If the specific snapshot ID is known, a client can open it directly in read only mode.

Use the specified snapshot ID to fetch the snapshot file.
Inspect the snapshot to find the relevant manifest or manifests.
Fetch the relevant manifests and the desired chunks pointed by them.

From Branch#

Usually, a client will want to read from the latest branch (e.g. main).

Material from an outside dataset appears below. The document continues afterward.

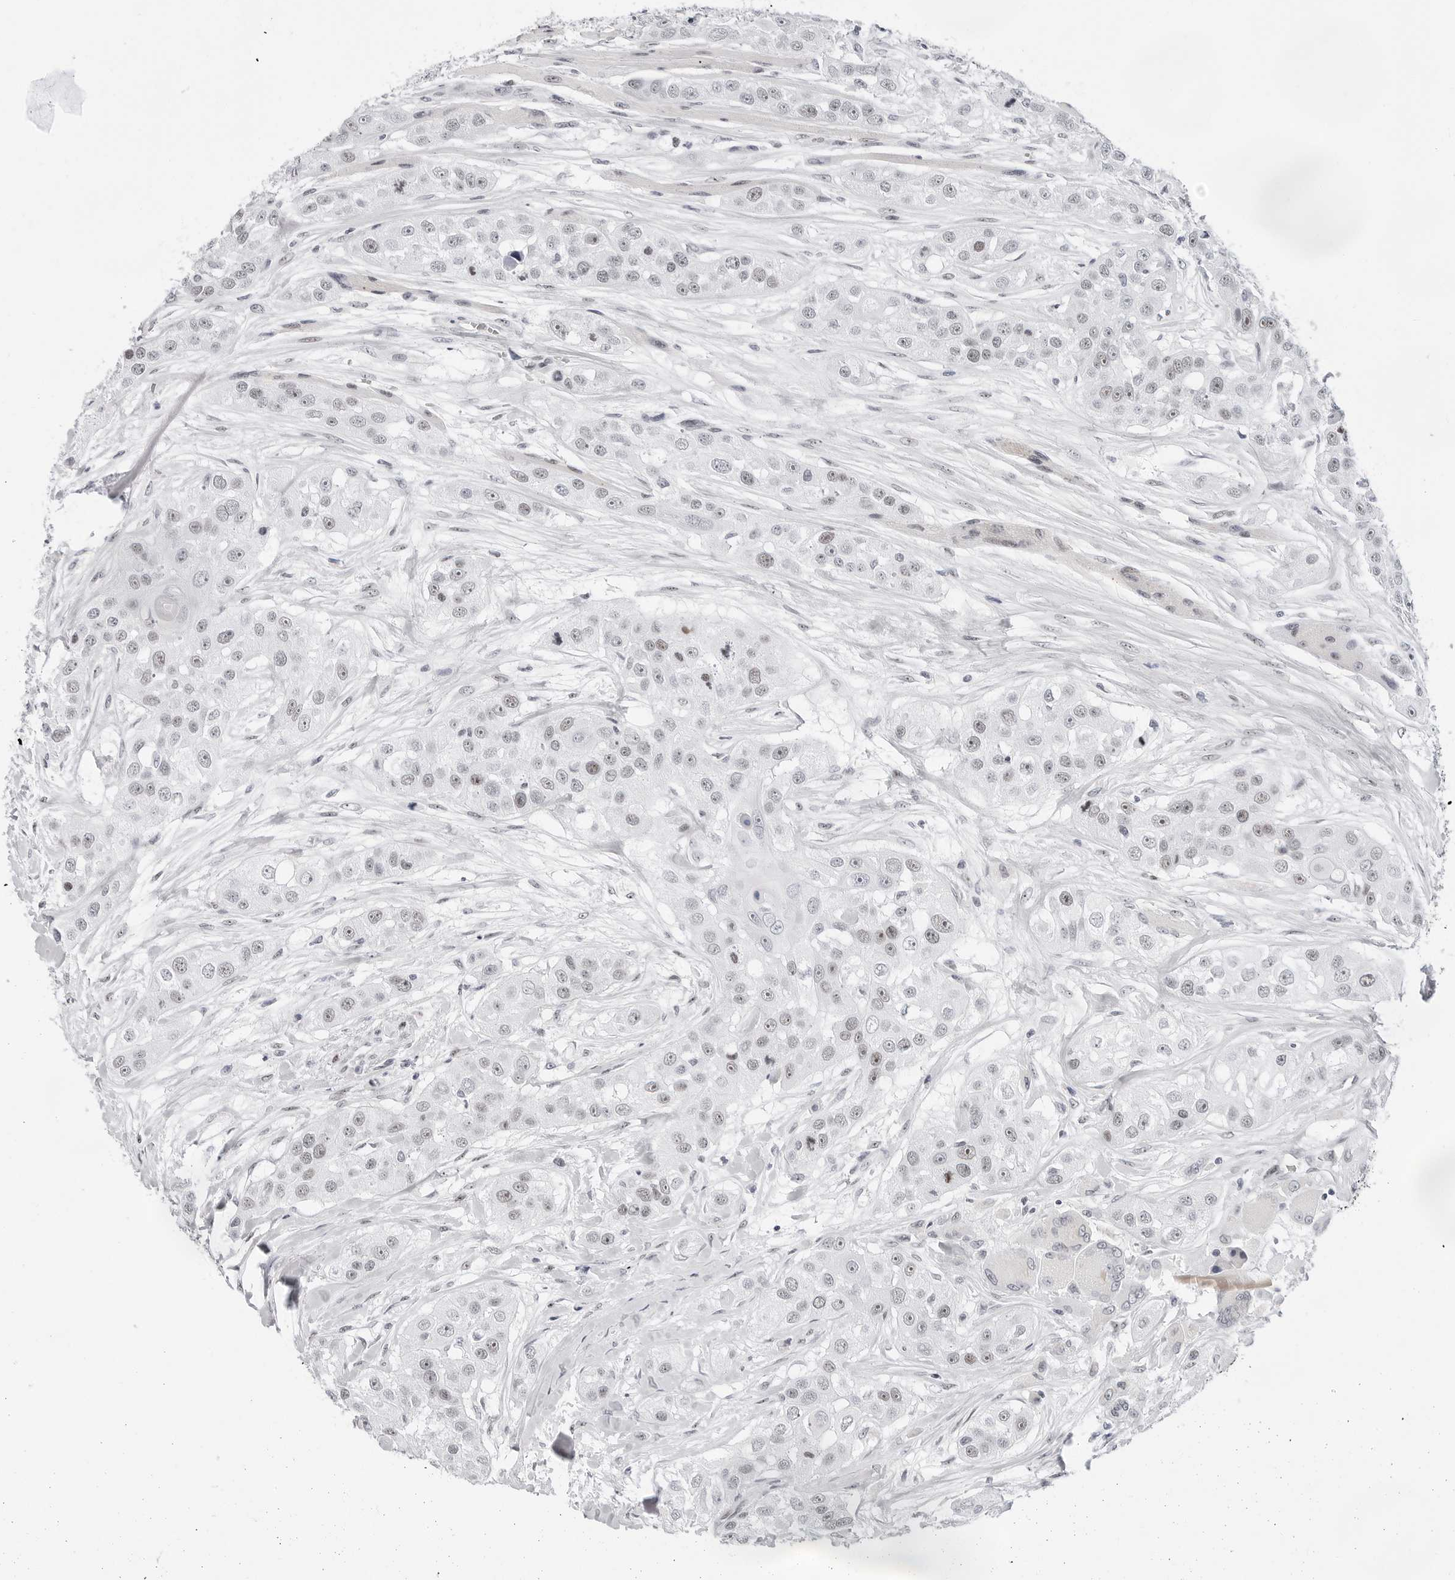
{"staining": {"intensity": "weak", "quantity": "<25%", "location": "nuclear"}, "tissue": "head and neck cancer", "cell_type": "Tumor cells", "image_type": "cancer", "snomed": [{"axis": "morphology", "description": "Normal tissue, NOS"}, {"axis": "morphology", "description": "Squamous cell carcinoma, NOS"}, {"axis": "topography", "description": "Skeletal muscle"}, {"axis": "topography", "description": "Head-Neck"}], "caption": "Head and neck squamous cell carcinoma stained for a protein using immunohistochemistry shows no staining tumor cells.", "gene": "VEZF1", "patient": {"sex": "male", "age": 51}}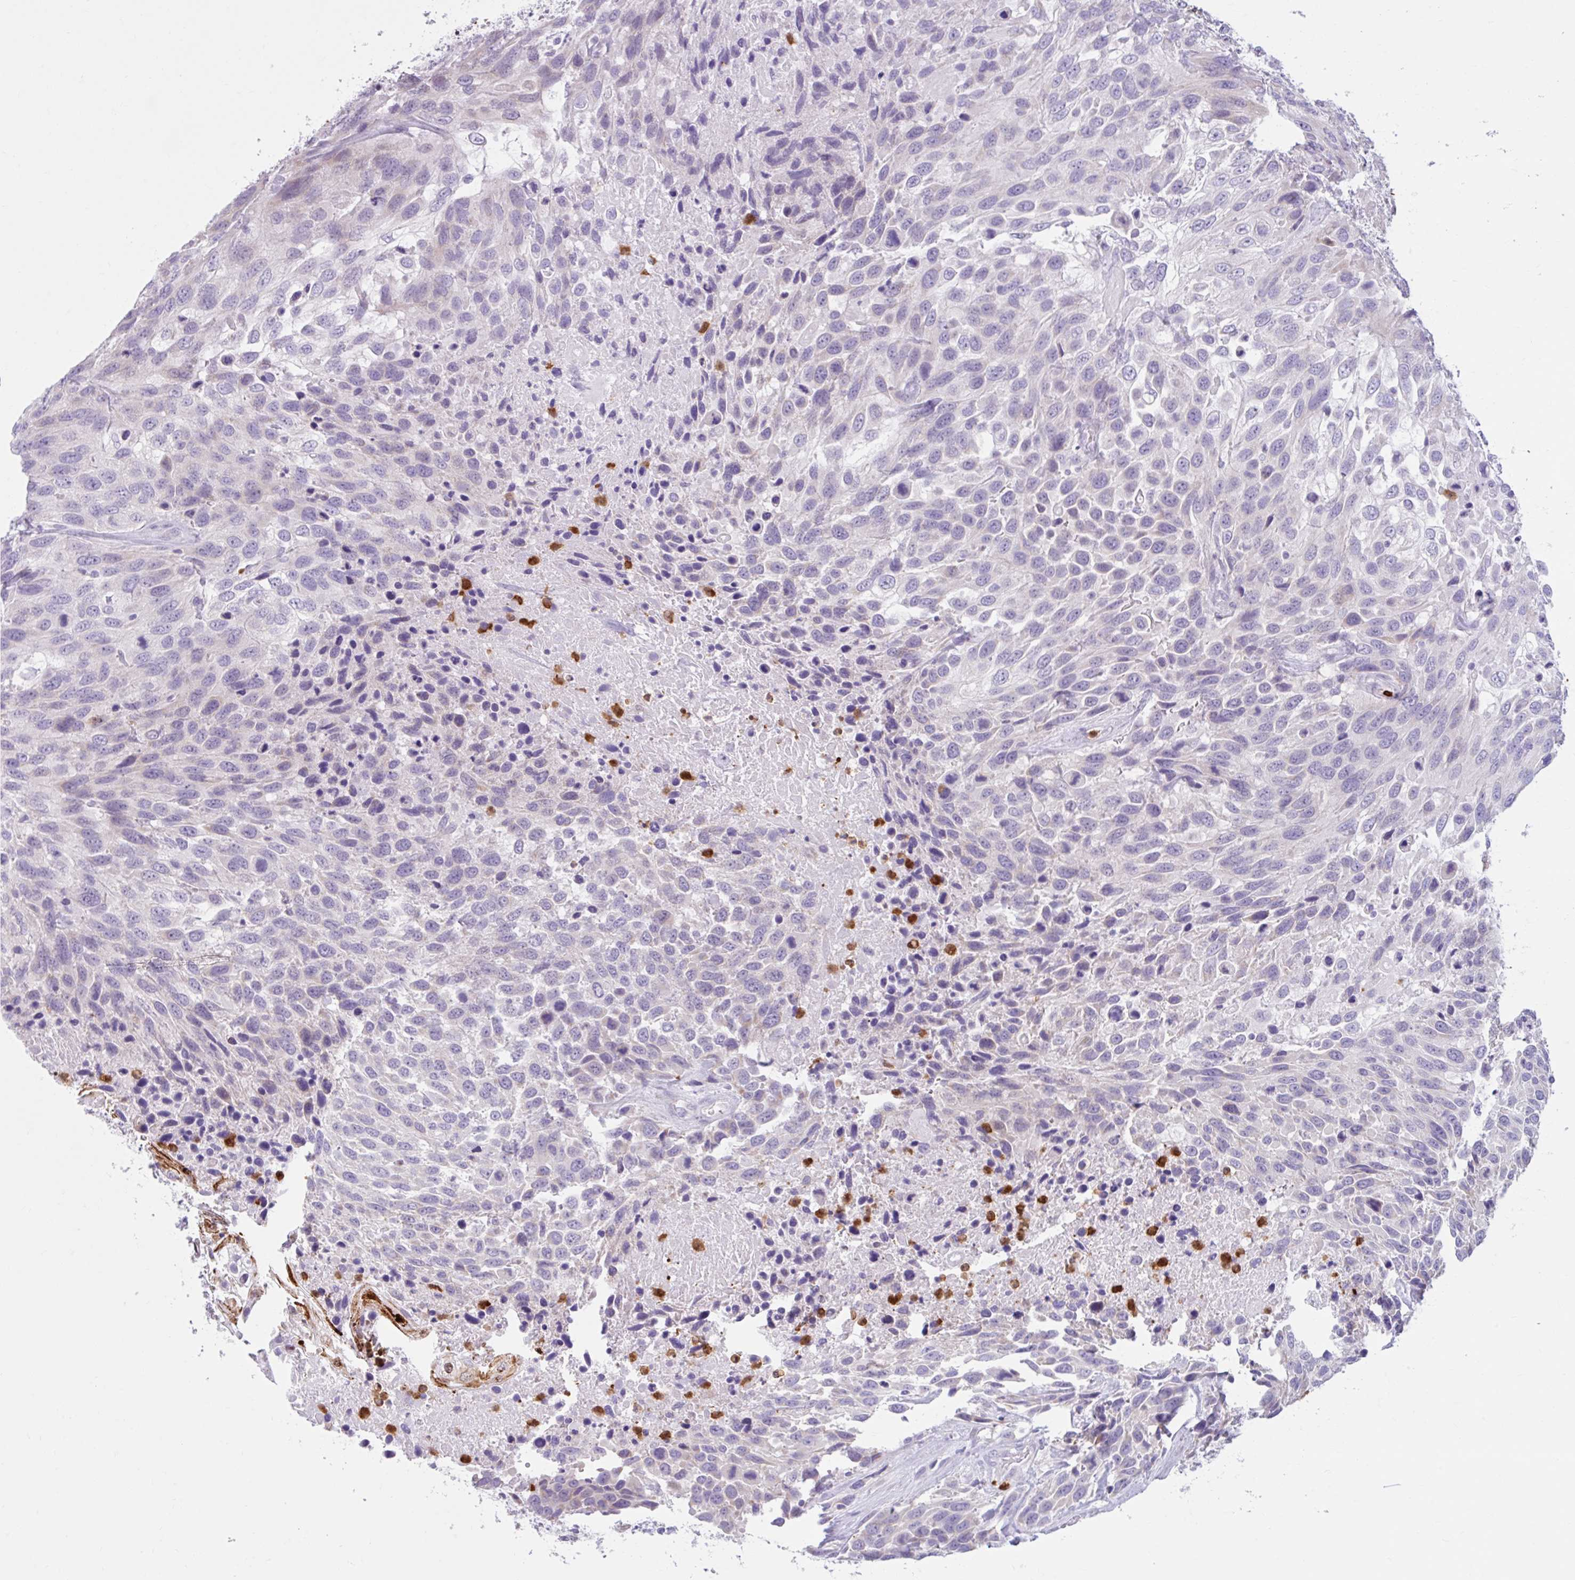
{"staining": {"intensity": "negative", "quantity": "none", "location": "none"}, "tissue": "urothelial cancer", "cell_type": "Tumor cells", "image_type": "cancer", "snomed": [{"axis": "morphology", "description": "Urothelial carcinoma, High grade"}, {"axis": "topography", "description": "Urinary bladder"}], "caption": "Immunohistochemical staining of urothelial carcinoma (high-grade) reveals no significant positivity in tumor cells.", "gene": "CEP120", "patient": {"sex": "female", "age": 70}}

Resolve the object store prefix refs/branch.$BRANCH_NAME/ref.json to obtain the latest ref file.
Parse the branch file JSON contents to obtain the snapshot ID.
Use the snapshot ID to fetch the snapshot file.
Fetch the relevant manifests and the desired chunks pointed by them.

From Tag#

Read the tag file found at refs/tag.$TAG_NAME/ref.json to obtain the snapshot ID.
Use the snapshot ID to fetch the snapshot file.
Fetch the relevant manifests and the desired chunks pointed by them.

Write New Snapshot#

Open a repository at a specific branch as described above, keeping track of the sequence number and branch name in the session context.
[optional] Write new chunk files.
[optional] Write new chunk manifests.
Write a new transaction log file summarizing all changes in the session.
Write a new snapshot file with the new repository hierarchy and manifest links.
Do conditional update to write the new value of the branch reference file
1. If successful, the commit succeeded and the branch is updated.
2. If unsuccessful, attempt to reconcile and retry the commit.

Create New Tag#

A tag can be created from any snapshot.

Open the repository at a specific snapshot.
Attempt to create the tag file. a. If successful, the tag was created. b. If unsuccessful, the tag already exists.